"But you are right, Colonel, and I am wrong. All a fellow works for in this life is a happy home; and it seems I'm never going to have that—at least the kind I mean, the complete one. It gets further and further away as I get older. I used to say that when I was thirty I would have all those I loved about me. Look at me now!" He spread out his hands futilely. "I'm nearly thirty, living alone, a bachelor, and many times, for all my gay spirits and friends, terribly lonely."

"You ought to get married. Why don't you? There are plenty of nice girls everywhere."

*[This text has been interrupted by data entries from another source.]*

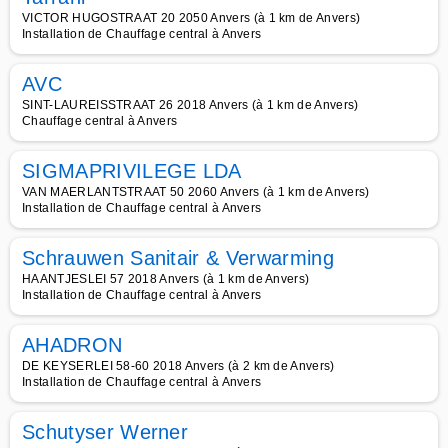
VICTOR HUGOSTRAAT 20 2050 Anvers (à 1 km de Anvers)
Installation de Chauffage central à Anvers
AVC
SINT-LAUREISSTRAAT 26 2018 Anvers (à 1 km de Anvers)
Chauffage central à Anvers
SIGMAPRIVILEGE LDA
VAN MAERLANTSTRAAT 50 2060 Anvers (à 1 km de Anvers)
Installation de Chauffage central à Anvers
Schrauwen Sanitair & Verwarming
HAANTJESLEI 57 2018 Anvers (à 1 km de Anvers)
Installation de Chauffage central à Anvers
AHADRON
DE KEYSERLEI 58-60 2018 Anvers (à 2 km de Anvers)
Installation de Chauffage central à Anvers
Schutyser Werner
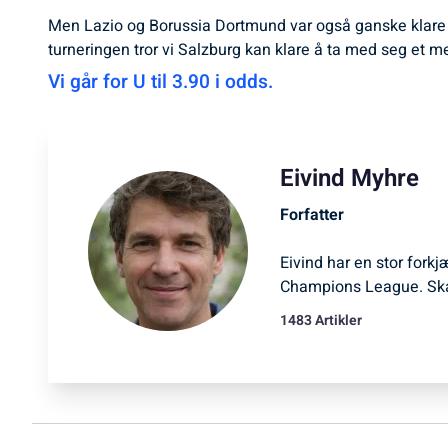
Men Lazio og Borussia Dortmund var også ganske klare fa
turneringen tror vi Salzburg kan klare å ta med seg et meg
Vi går for U til 3.90 i odds.
Eivind Myhre
Forfatter
Eivind har en stor forkj
Champions League. Ska
1483 Artikler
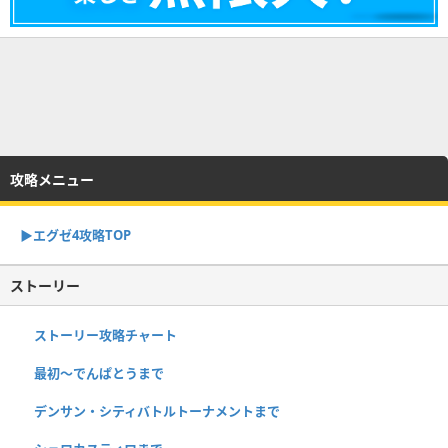
攻略メニュー
▶︎エグゼ4攻略TOP
ストーリー
ストーリー攻略チャート
最初～でんぱとうまで
デンサン・シティバトルトーナメントまで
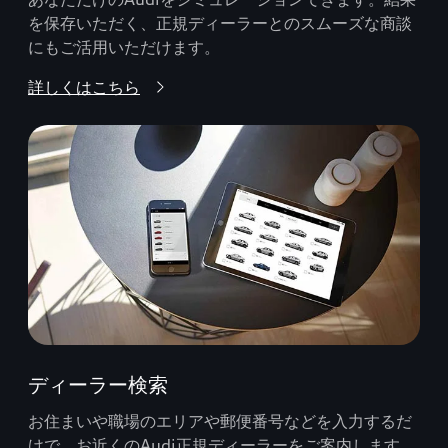
を保存いただく、正規ディーラーとのスムーズな商談
にもご活用いただけます。
詳しくはこちら
ディーラー検索
お住まいや職場のエリアや郵便番号などを入力するだ
けで、お近くのAudi正規ディーラーをご案内します。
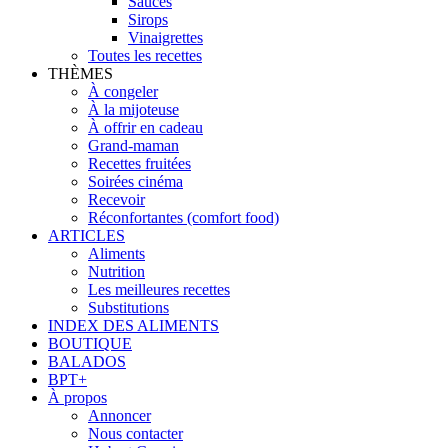
Sauces
Sirops
Vinaigrettes
Toutes les recettes
THÈMES
À congeler
À la mijoteuse
À offrir en cadeau
Grand-maman
Recettes fruitées
Soirées cinéma
Recevoir
Réconfortantes (comfort food)
ARTICLES
Aliments
Nutrition
Les meilleures recettes
Substitutions
INDEX DES ALIMENTS
BOUTIQUE
BALADOS
BPT+
À propos
Annoncer
Nous contacter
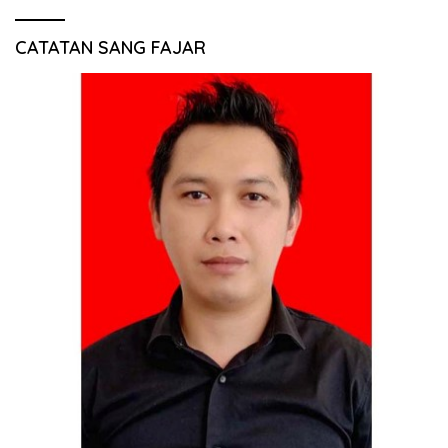
CATATAN SANG FAJAR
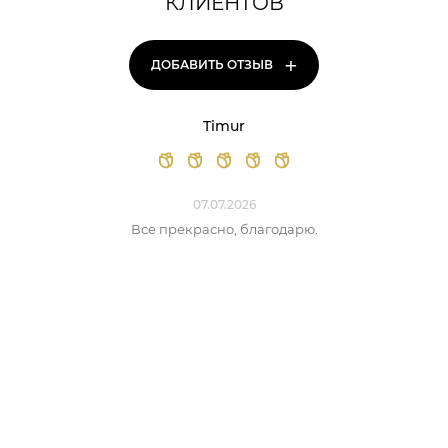
КЛИЕНТОВ
+
ДОБАВИТЬ ОТЗЫВ
Timur
07.07.2026
Все прекрасно, благодарю.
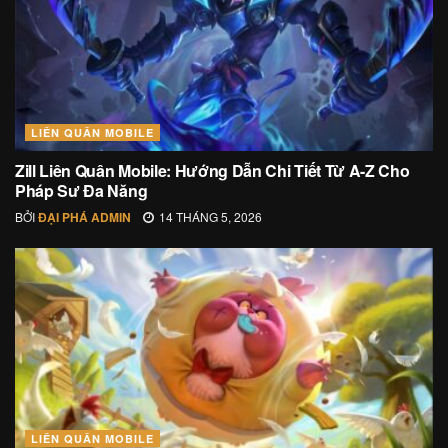
LIÊN QUÂN MOBILE
Zill Liên Quân Mobile: Hướng Dẫn Chi Tiết Từ A-Z Cho
Pháp Sư Đa Năng
BỞI
ĐẠI PHÁ ADMIN
14 THÁNG 5, 2026
LIÊN QUÂN MOBILE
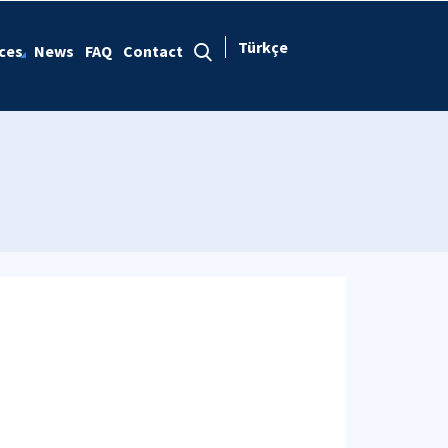
Türkçe
ces
News
FAQ
Contact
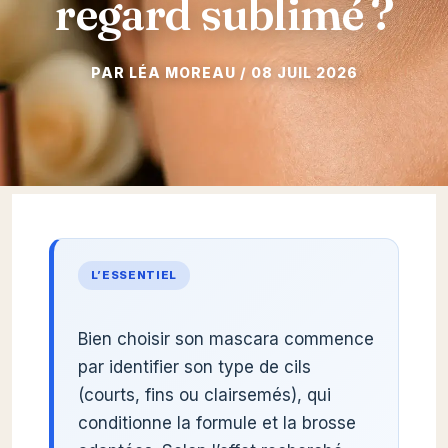
regard sublimé ?
08 JUIL 2026
L’ESSENTIEL
Bien choisir son mascara commence
par identifier son type de cils
(courts, fins ou clairsemés), qui
conditionne la formule et la brosse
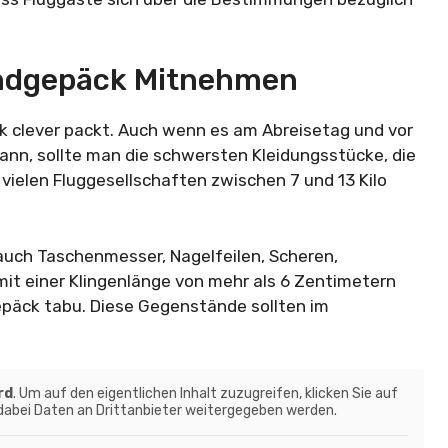
andgepäck Mitnehmen
ck clever packt. Auch wenn es am Abreisetag und vor
nn, sollte man die schwersten Kleidungsstücke, die
ielen Fluggesellschaften zwischen 7 und 13 Kilo
 auch Taschenmesser, Nagelfeilen, Scheren,
mit einer Klingenlänge von mehr als 6 Zentimetern
päck tabu. Diese Gegenstände sollten im
rd
. Um auf den eigentlichen Inhalt zuzugreifen, klicken Sie auf
 dabei Daten an Drittanbieter weitergegeben werden.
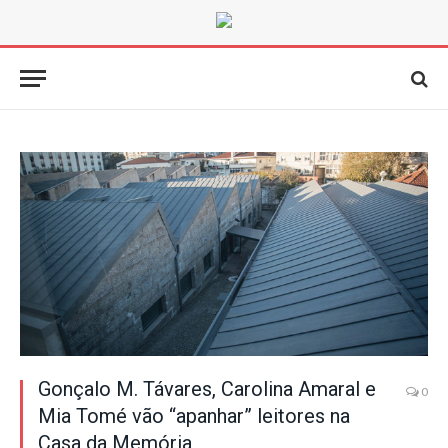
Gonçalo M. Távares, Carolina Amaral e
0
Mia Tomé vão “apanhar” leitores na
Casa da Memória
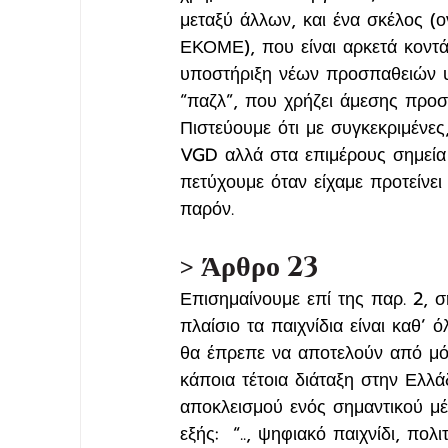
μεταξύ άλλων, και ένα σκέλος (
ΕΚΟΜΕ), που είναι αρκετά κοντά
υποστήριξη νέων προσπαθειών υ
“παζλ”, που χρήζει άμεσης προσ
Πιστεύουμε ότι με συγκεκριμένες
VGD αλλά στα επιμέρους σημεία 
πετύχουμε όταν είχαμε προτείνει
παρόν.
> Άρθρο 23
Επισημαίνουμε επί της παρ. 2, ση
πλαίσιο τα παιχνίδια είναι καθ’
θα έπρεπε να αποτελούν από μόν
κάποια τέτοια διάταξη στην Ελλ
αποκλεισμού ενός σημαντικού μέ
εξής:  “.., ψηφιακό παιχνίδι, πολ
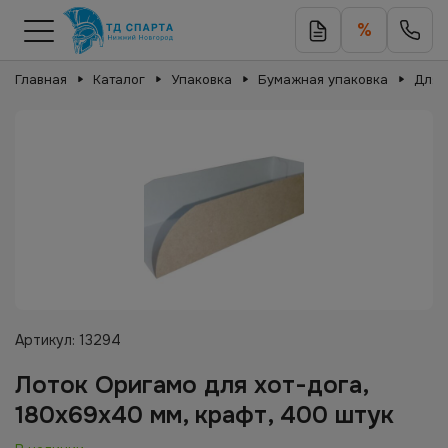
%
Главная
Каталог
Упаковка
Бумажная упаковка
Для 
Артикул:
13294
Лоток Оригамо для хот-дога,
180х69х40 мм, крафт, 400 штук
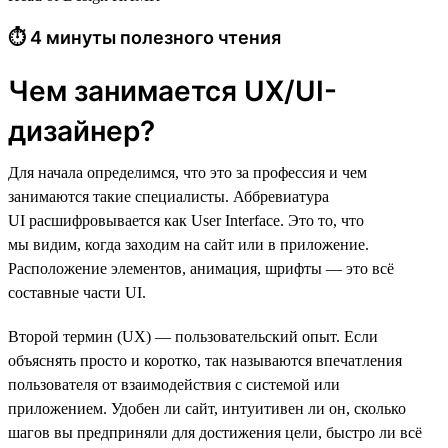
⏱ 4 минуты полезного чтения
Чем занимается UX/UI-
дизайнер?
Для начала определимся, что это за профессия и чем
занимаются такие специалисты. Аббревиатура
UI расшифровывается как User Interface. Это то, что
мы видим, когда заходим на сайт или в приложение.
Расположение элементов, анимация, шрифты — это всё
составные части UI.
Второй термин (UX) — пользовательский опыт. Если
объяснять просто и коротко, так называются впечатления
пользователя от взаимодействия с системой или
приложением. Удобен ли сайт, интуитивен ли он, сколько
шагов вы предприняли для достижения цели, быстро ли всё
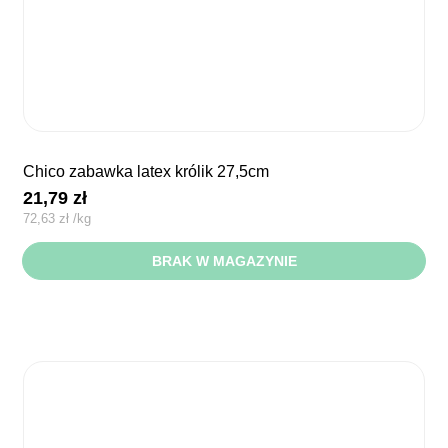
chico zabawka latex królik 27,5cm
21,79
zł
72,63
zł
/
kg
BRAK W MAGAZYNIE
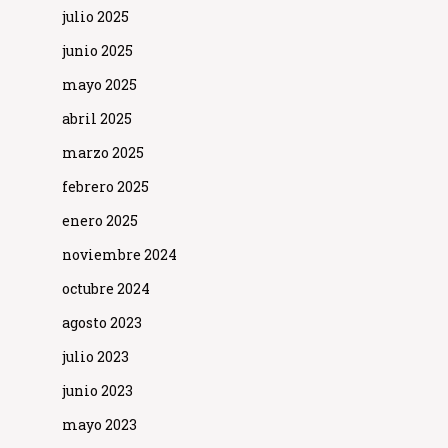
julio 2025
junio 2025
mayo 2025
abril 2025
marzo 2025
febrero 2025
enero 2025
noviembre 2024
octubre 2024
agosto 2023
julio 2023
junio 2023
mayo 2023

Everett winced and turned abruptly away. When he spoke again his face was towards the cotton fields. "But they don't want a cripple for a husband," he answered the old man's remark. "They want a man of fine proportions, who will do them credit when they are seen together. They want one who—" he narrowed his eyes a moment, and in them came the tenderness of bygone days, "—who will go to church with them, and send them beautiful nosegays and take them to dances." He ended, smiling upon the Colonel's surprised countenance. "I once heard a woman say, Colonel," he began again, more seriously, "that she chose her husband because he looked well in a ball-room. And I don't blame her—perfection and beauty are the greatest factors in our lives."

The old Colonel smiled over his pipe.

"I'm afraid, Mr. Everett, that you are a much better lawyer than a judge of the ladies. I have a higher opinion of them than you have. They are not half so silly as you paint them."

"You misunderstand me, Colonel," Everett answered hurriedly. "I revere them more than any man. But they love the beautiful in life, and they are beautiful themselves. My bitterness comes only from my inability to give them what they demand."

Colonel Pickram grunted sarcastically.

"You can give them a good deal, I think. I'd like to see the woman who wouldn't be satisfied to be a Congressman's wife and spend her winters in Washington. The trouble with you, Mr. Everett, and you'll pardon me for saying it, is that you've never been in love."

Sargent rose from his chair almost abruptly. Walking to the end of the veranda and back again, he faced Colonel Pickram, smiling down into the rough old fellow's face as if he were much his elder.

"Perhaps you are right, Colonel," he said, taking out his watch. "Time's up, however, so we had better drop dreaming and be on our way to grapple with politics."